Task requirements —
The word "Berkenkotter" marks the lines to copy; find all of them in the entries below.

Source records Block Start

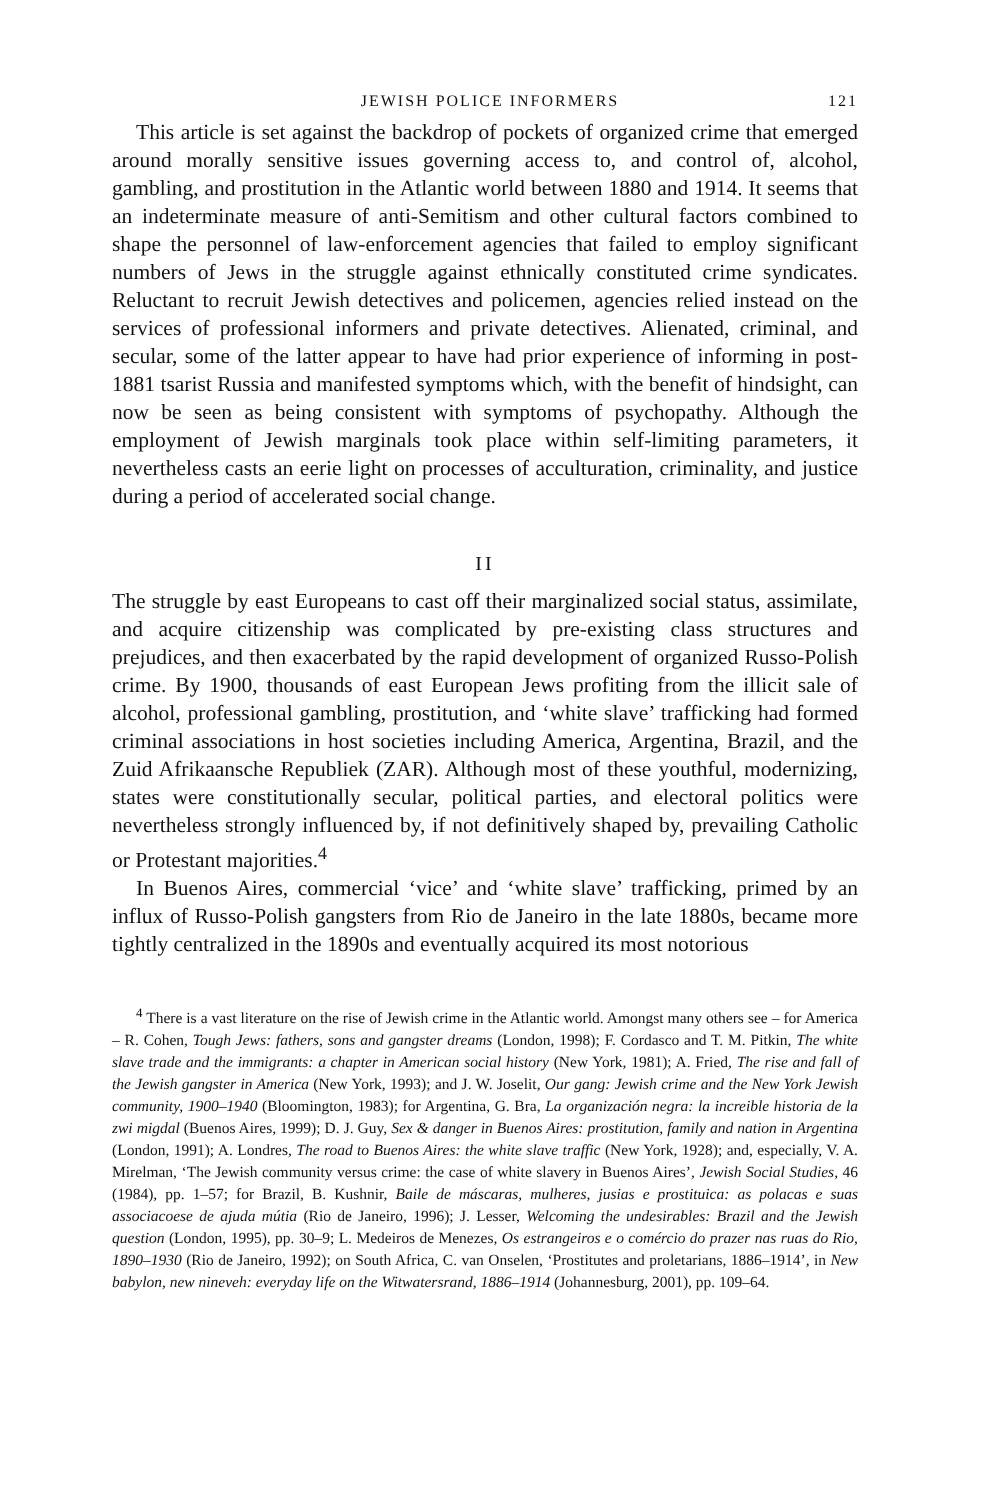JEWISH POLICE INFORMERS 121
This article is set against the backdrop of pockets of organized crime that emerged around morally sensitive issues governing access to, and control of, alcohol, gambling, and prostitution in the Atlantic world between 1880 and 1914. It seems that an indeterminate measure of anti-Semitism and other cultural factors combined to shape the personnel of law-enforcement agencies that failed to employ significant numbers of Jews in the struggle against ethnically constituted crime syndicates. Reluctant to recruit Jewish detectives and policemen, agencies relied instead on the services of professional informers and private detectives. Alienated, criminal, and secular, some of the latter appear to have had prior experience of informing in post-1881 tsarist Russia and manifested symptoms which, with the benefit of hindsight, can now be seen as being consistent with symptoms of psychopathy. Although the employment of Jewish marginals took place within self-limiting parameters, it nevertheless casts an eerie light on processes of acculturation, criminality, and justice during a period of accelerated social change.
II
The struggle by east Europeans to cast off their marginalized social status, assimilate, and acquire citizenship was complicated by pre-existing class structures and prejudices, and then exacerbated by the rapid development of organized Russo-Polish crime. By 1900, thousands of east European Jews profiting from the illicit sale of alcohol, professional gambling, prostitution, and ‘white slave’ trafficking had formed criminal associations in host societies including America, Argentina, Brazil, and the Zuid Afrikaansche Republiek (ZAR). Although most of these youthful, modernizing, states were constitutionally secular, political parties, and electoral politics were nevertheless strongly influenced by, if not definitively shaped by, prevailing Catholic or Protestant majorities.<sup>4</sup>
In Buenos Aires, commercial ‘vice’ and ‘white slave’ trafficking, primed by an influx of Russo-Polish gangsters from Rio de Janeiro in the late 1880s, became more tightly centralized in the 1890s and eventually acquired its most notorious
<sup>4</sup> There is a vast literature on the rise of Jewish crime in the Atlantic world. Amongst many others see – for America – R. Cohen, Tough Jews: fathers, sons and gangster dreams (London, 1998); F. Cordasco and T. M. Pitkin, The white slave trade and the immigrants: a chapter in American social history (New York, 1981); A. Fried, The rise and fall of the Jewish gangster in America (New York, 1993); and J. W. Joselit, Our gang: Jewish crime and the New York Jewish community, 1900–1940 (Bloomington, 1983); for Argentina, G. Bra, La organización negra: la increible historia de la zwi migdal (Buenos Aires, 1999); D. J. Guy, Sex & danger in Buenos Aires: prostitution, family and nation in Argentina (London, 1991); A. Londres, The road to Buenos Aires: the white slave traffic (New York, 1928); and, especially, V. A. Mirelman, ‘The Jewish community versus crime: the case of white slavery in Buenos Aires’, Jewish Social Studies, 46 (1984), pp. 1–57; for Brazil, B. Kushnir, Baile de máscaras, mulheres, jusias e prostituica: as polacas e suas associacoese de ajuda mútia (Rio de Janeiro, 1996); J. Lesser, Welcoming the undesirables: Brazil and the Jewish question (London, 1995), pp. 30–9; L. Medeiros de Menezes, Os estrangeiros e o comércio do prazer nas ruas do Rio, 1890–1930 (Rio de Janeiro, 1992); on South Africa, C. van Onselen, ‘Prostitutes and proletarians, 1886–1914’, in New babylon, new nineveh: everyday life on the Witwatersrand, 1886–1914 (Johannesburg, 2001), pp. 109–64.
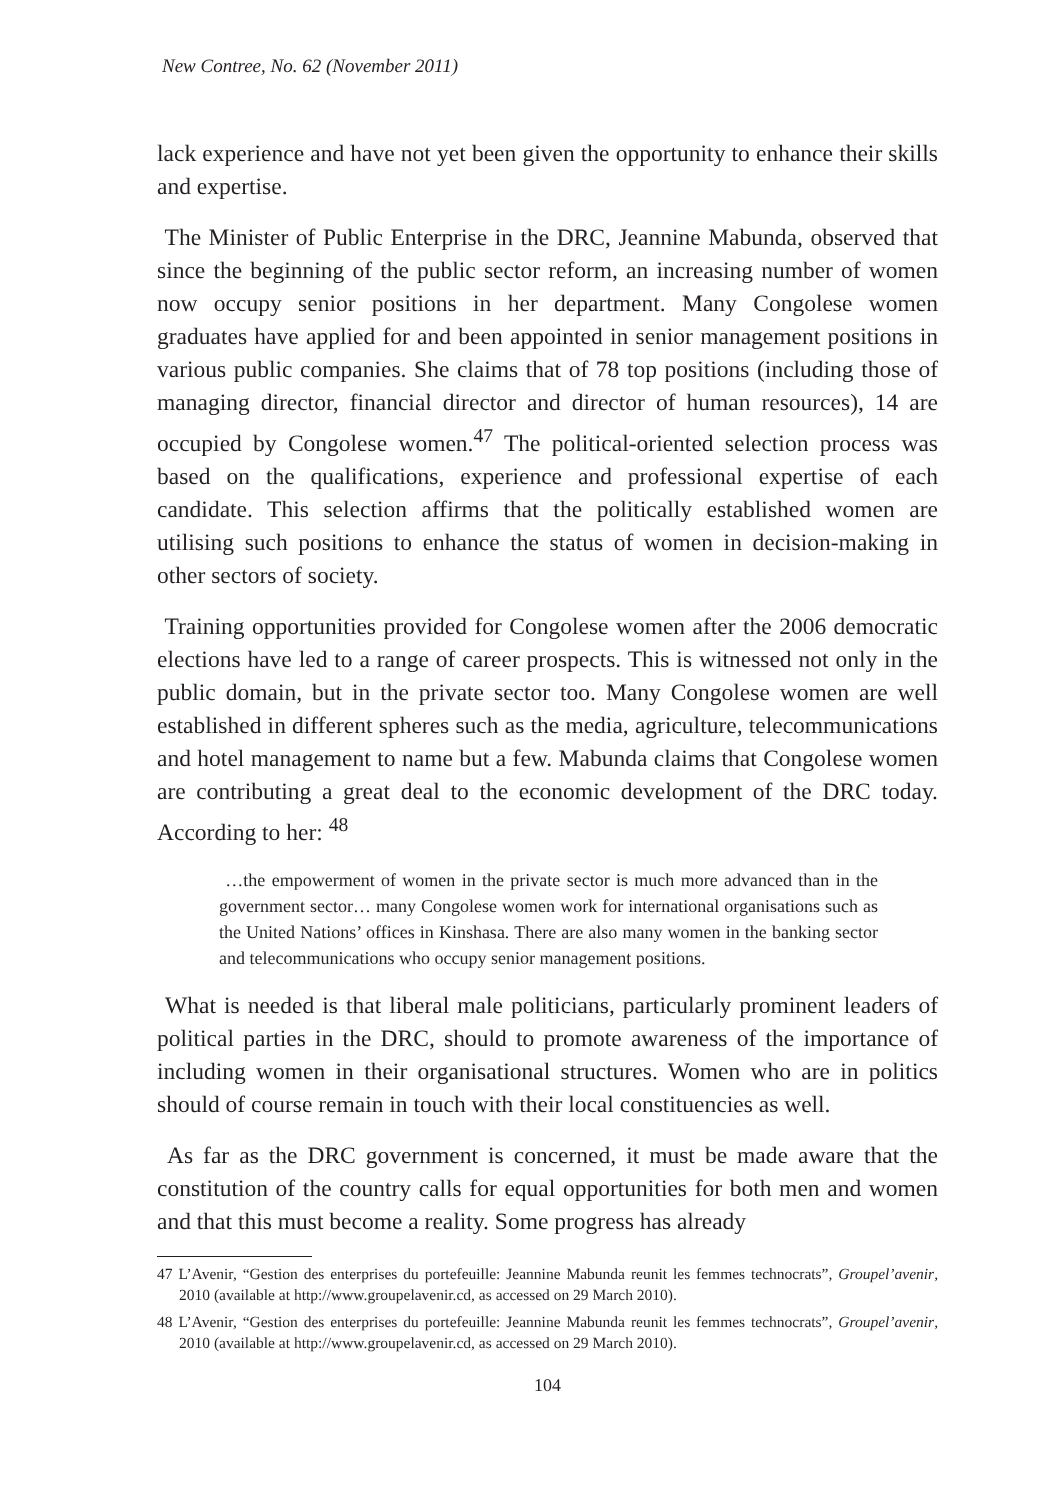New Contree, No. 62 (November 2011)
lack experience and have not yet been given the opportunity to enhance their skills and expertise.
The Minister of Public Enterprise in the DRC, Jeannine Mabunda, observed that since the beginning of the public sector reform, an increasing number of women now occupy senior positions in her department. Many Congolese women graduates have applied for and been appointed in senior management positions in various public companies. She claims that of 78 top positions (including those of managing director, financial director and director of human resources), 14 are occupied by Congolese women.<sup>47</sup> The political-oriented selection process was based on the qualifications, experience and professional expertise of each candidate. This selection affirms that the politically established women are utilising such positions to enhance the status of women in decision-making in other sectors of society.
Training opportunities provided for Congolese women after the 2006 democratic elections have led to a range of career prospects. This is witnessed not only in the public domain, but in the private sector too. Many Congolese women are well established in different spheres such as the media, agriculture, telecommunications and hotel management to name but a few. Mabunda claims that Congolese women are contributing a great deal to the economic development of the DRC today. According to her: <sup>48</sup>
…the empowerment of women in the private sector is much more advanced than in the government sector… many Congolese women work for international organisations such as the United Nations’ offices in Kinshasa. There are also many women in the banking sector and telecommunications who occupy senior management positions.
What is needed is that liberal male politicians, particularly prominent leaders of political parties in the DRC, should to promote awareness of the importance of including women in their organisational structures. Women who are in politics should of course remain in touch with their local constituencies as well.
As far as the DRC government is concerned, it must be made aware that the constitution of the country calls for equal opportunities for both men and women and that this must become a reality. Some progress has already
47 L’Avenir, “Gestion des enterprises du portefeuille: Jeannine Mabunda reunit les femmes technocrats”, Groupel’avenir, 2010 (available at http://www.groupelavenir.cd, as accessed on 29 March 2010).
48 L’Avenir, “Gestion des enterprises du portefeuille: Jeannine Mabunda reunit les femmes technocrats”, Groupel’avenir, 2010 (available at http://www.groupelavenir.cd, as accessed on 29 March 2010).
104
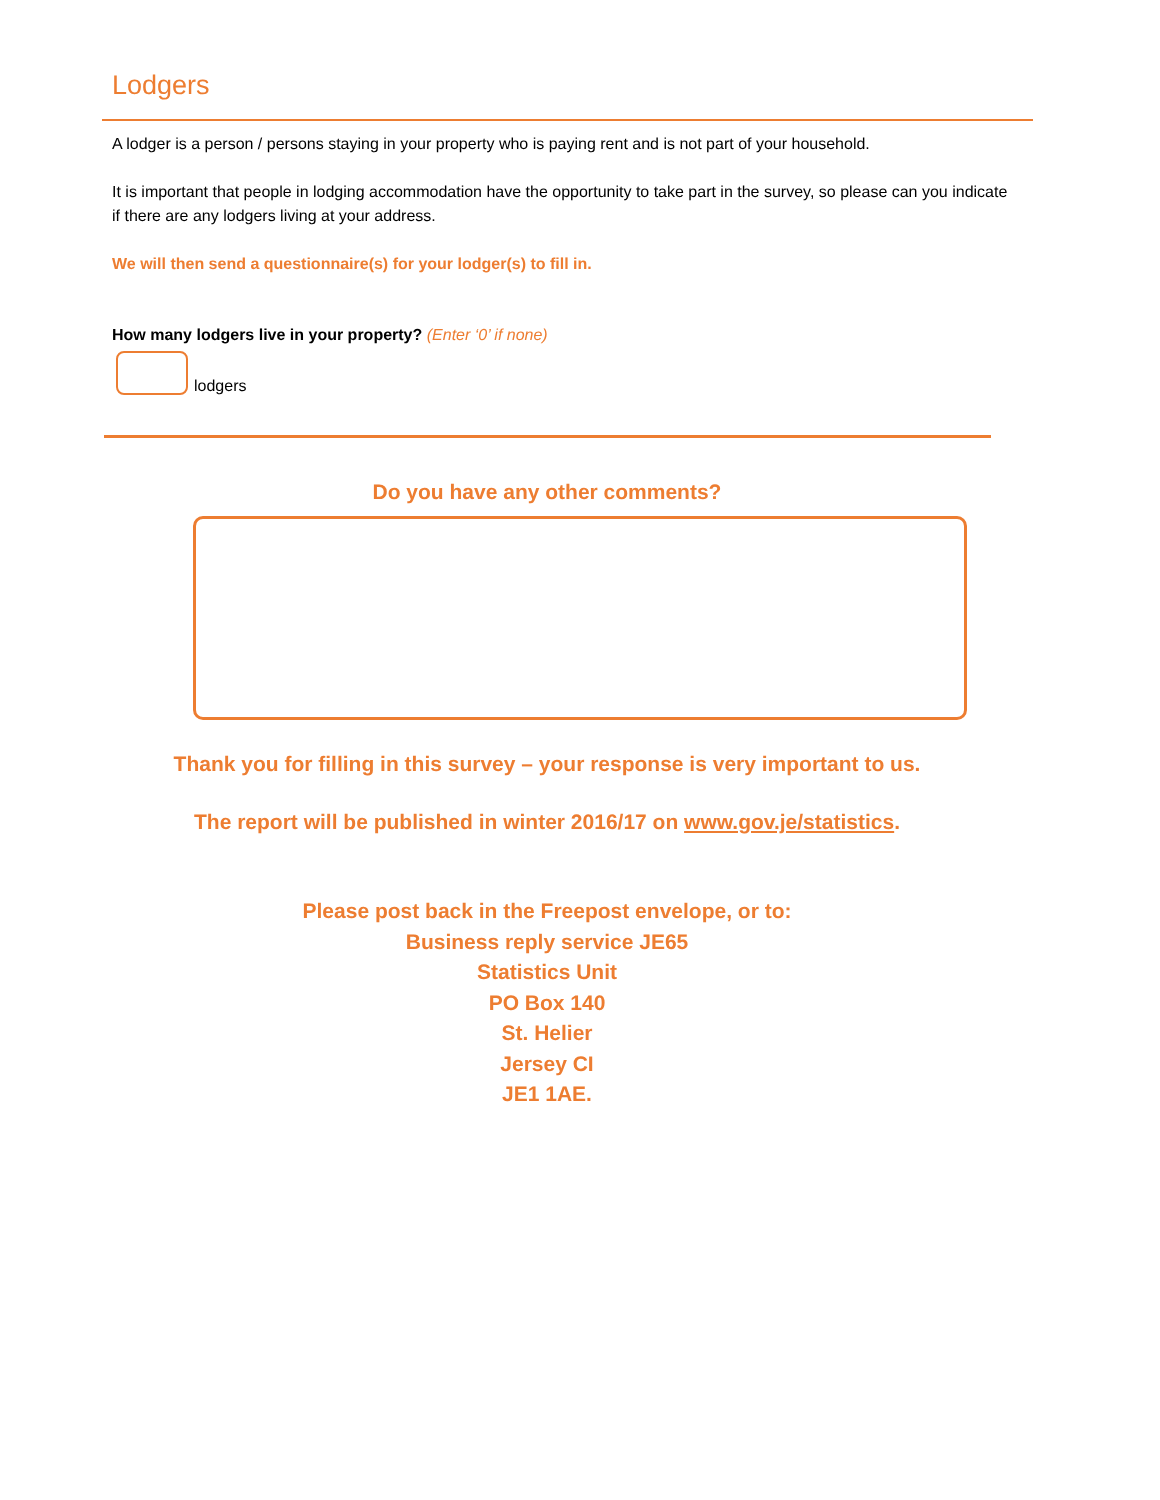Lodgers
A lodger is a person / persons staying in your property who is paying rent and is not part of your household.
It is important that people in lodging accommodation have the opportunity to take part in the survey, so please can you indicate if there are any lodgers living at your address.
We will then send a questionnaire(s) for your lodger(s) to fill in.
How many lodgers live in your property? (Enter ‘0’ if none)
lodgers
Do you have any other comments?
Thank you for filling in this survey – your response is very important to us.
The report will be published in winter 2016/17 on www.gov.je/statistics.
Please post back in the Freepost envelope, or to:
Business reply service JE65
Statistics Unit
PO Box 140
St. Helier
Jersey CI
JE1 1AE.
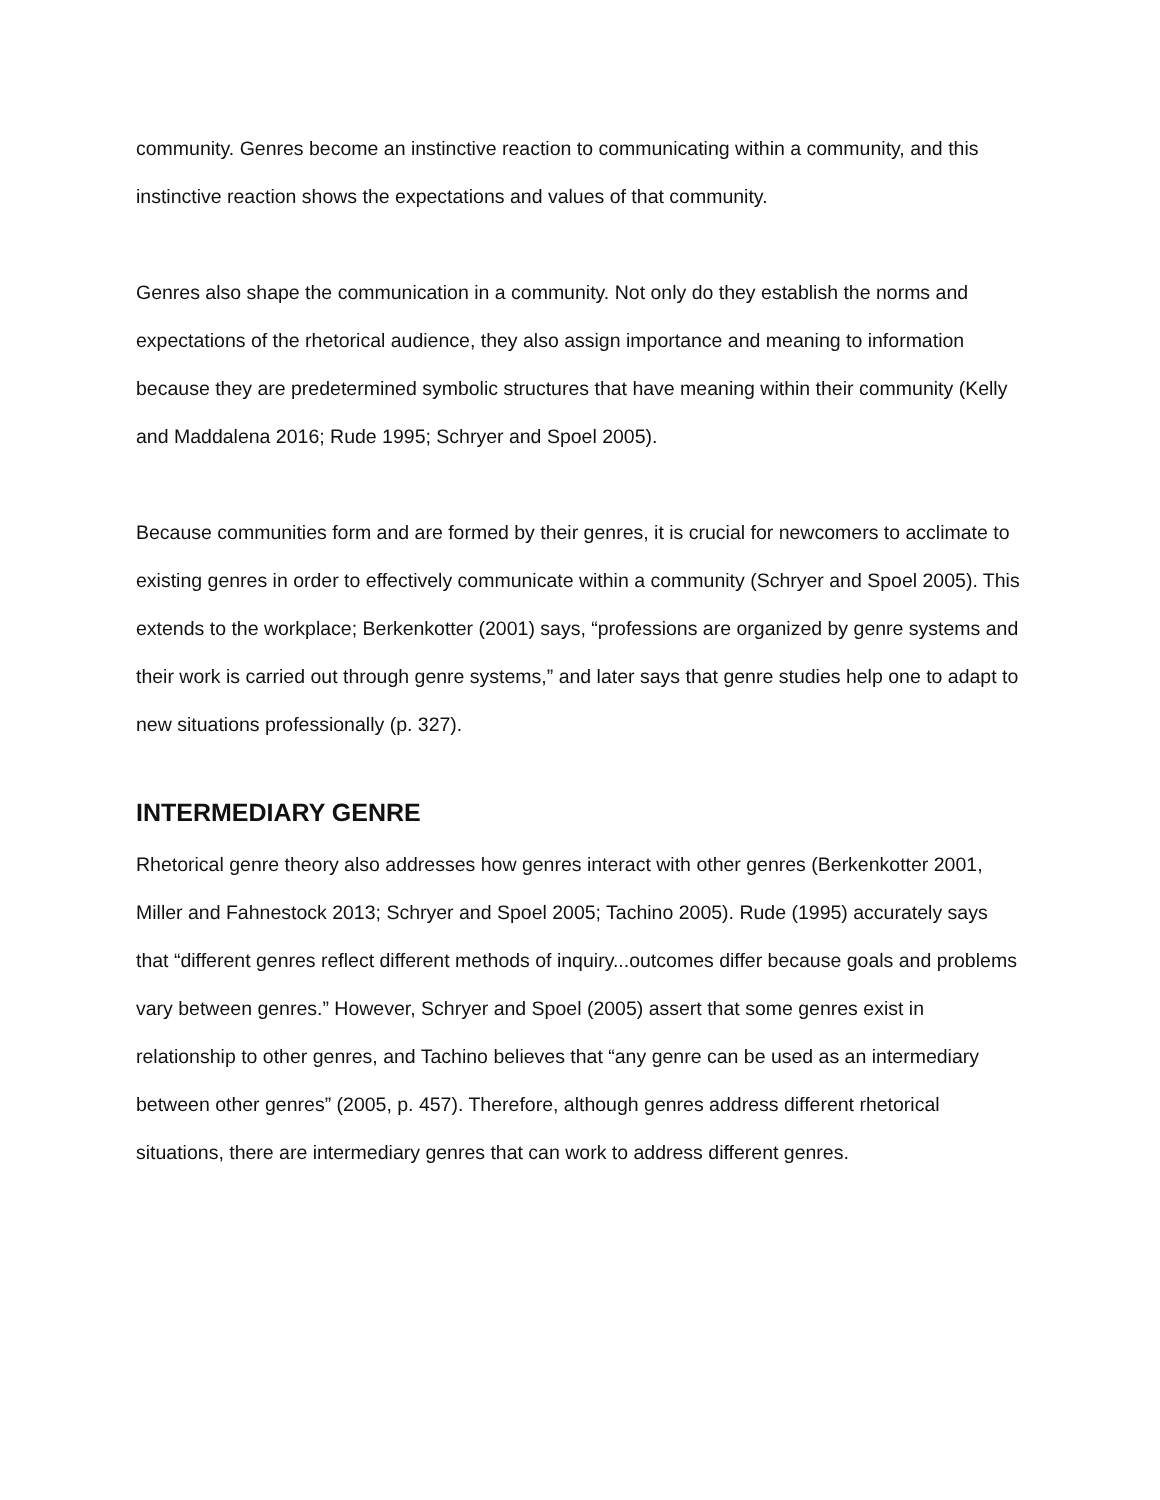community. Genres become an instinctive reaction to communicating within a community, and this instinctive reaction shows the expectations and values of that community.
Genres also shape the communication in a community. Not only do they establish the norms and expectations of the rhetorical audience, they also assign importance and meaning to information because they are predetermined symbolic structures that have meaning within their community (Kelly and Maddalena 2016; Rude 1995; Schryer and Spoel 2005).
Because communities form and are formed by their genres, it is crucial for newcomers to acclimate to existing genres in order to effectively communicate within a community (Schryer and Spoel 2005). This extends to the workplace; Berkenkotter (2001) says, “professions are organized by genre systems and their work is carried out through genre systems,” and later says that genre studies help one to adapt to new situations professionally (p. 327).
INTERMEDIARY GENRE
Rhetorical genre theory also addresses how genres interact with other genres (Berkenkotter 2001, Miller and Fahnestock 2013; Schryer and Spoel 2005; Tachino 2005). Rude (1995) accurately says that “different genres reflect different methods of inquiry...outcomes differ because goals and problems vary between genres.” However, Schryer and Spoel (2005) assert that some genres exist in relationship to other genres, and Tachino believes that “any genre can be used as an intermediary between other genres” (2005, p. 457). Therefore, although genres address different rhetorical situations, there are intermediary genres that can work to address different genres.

Source records Block End

Written answer —
Because communities form and are formed by their genres, it is crucial for newcomers to acclimate to existing genres in order to effectively communicate within a community (Schryer and Spoel 2005). This extends to the workplace; Berkenkotter (2001) says, “professions are organized by genre systems and their work is carried out through genre systems,” and later says that genre studies help one to adapt to new situations professionally (p. 327).
Rhetorical genre theory also addresses how genres interact with other genres (Berkenkotter 2001, Miller and Fahnestock 2013; Schryer and Spoel 2005; Tachino 2005). Rude (1995) accurately says that “different genres reflect different methods of inquiry...outcomes differ because goals and problems vary between genres.” However, Schryer and Spoel (2005) assert that some genres exist in relationship to other genres, and Tachino believes that “any genre can be used as an intermediary between other genres” (2005, p. 457). Therefore, although genres address different rhetorical situations, there are intermediary genres that can work to address different genres.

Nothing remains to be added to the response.